Yes, REALLY…
Do you not understand that Ford and GM also sell a lot of cars overseas?
Do we have a right to jobs supporting cars sold overseas? Not in my book - we only have a right to claim the # of jobs in proportion to the sales in the US.
Ford currently has about 78,000 employees in North America. If you take out all the employees in Canadian and Mexican plants (13,695), that still leaves 64,305 employees. If you take out all the workers in US plants (40,660), that still leaves 23,645 workers, most of them white-collar… over 8,000 are engineers in Michigan alone.
Overall, Ford has 176,783 employees worldwide, according to their website. That means 36% of their employees are in the US. Last year Ford sold 1,682,323 vehicles in the US, and 4,817,000 worldwide (rounded to nearest thousand in annual report). That’s 34.9% of worldwide sales coming from the US… meaning Ford’s employee base in the US is almost perfectly aligned with their sales from the US.
How does Toyota compare?
They have 28,783 employees in the US, about 2000 of which are engineers (mostly mid-lower level, as VERY little advanced R&D is done in the US - they just started hiring their first PhDs). They have 320,808 employees worldwide. In Toyota’s 09-10 fiscal year they sold 7,237,162 vehicles worldwide. They had 1,796,163 sales in the US. That’s 24.8% of worldwide sales but 9.0% of employees in the US.
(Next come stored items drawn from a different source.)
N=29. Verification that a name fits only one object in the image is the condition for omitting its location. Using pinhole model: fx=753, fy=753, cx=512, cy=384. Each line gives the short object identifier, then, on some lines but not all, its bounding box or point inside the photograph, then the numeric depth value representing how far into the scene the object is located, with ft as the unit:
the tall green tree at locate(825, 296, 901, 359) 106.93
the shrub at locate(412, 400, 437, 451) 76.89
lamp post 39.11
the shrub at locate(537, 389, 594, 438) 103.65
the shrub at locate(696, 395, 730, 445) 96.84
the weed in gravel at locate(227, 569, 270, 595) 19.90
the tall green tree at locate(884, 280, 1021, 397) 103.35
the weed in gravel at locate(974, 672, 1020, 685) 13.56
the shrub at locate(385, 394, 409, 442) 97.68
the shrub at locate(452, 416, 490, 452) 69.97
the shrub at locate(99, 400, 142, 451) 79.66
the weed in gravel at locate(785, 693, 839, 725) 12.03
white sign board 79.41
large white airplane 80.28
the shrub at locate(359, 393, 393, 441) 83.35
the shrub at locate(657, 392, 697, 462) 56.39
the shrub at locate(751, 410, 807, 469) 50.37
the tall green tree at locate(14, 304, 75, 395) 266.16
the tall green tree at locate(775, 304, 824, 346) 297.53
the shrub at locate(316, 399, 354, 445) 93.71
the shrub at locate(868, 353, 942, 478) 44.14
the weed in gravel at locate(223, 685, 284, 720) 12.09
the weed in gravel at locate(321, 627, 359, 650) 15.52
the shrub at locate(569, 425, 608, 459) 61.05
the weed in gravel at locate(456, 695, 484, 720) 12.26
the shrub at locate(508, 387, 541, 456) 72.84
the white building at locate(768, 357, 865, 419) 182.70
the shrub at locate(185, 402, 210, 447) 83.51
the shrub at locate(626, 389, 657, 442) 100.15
Now, when Ford has nearly as many white-collar employees in the US as Toyota has employees total, while Toyota sells more vehicles in the US… and Ford has approximately the same % of their workforce based in the US as they have % of their sales from the US… and Toyota has a small fraction of the % of their employee base in the US relative to their sales % from the US…
You tell me which one is doing the better job at employing Americans.
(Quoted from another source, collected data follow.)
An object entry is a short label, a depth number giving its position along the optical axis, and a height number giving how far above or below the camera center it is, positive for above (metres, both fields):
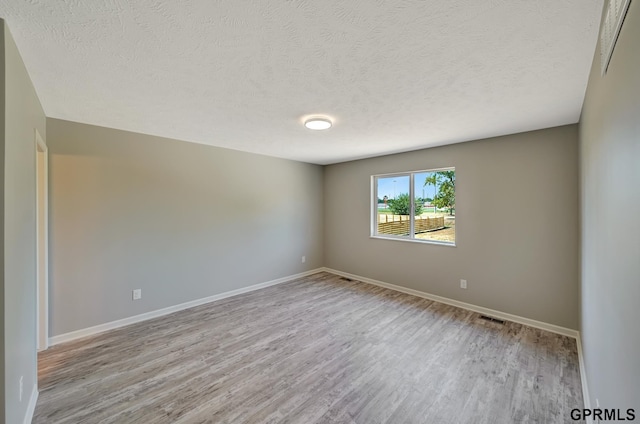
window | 3.92 +0.08
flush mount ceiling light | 2.67 +0.95
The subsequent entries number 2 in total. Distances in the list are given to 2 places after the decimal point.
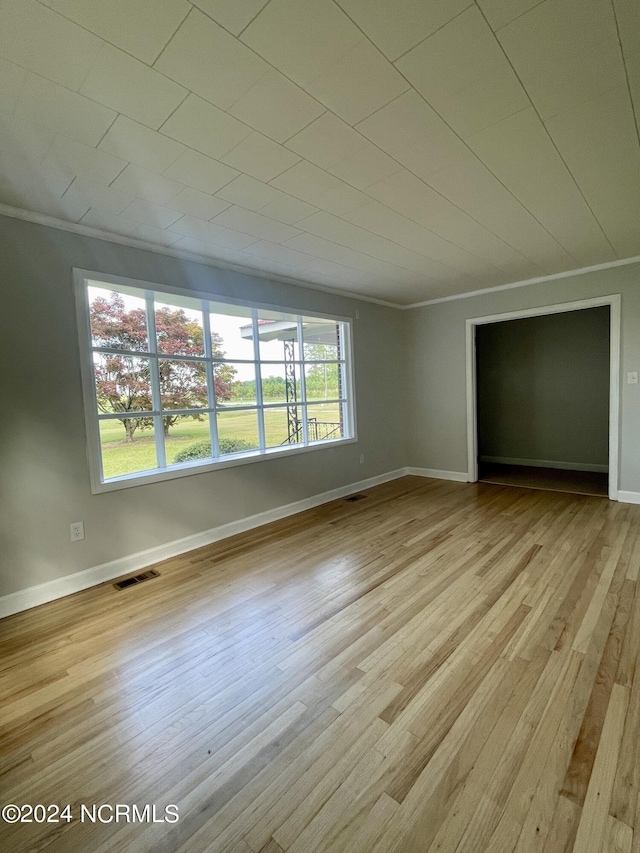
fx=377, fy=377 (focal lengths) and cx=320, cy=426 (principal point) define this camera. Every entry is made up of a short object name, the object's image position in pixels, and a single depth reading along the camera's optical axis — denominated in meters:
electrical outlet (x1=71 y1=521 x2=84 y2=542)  2.71
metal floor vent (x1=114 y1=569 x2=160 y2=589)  2.78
The fact that Ford and GM have facilities in other countries is immaterial so long as they keep their employee base weighted in the US appropriately. They sell MANY vehicles overseas, and those countries that buy them deserve jobs, too.
Complaining that they have development facilities in other countries while refusing to acknowledge that Toyota/Honda/Nissan severely underweight their US employment relative to their sales, a problem that is NOT happening at GM or Ford, is simply ignorant.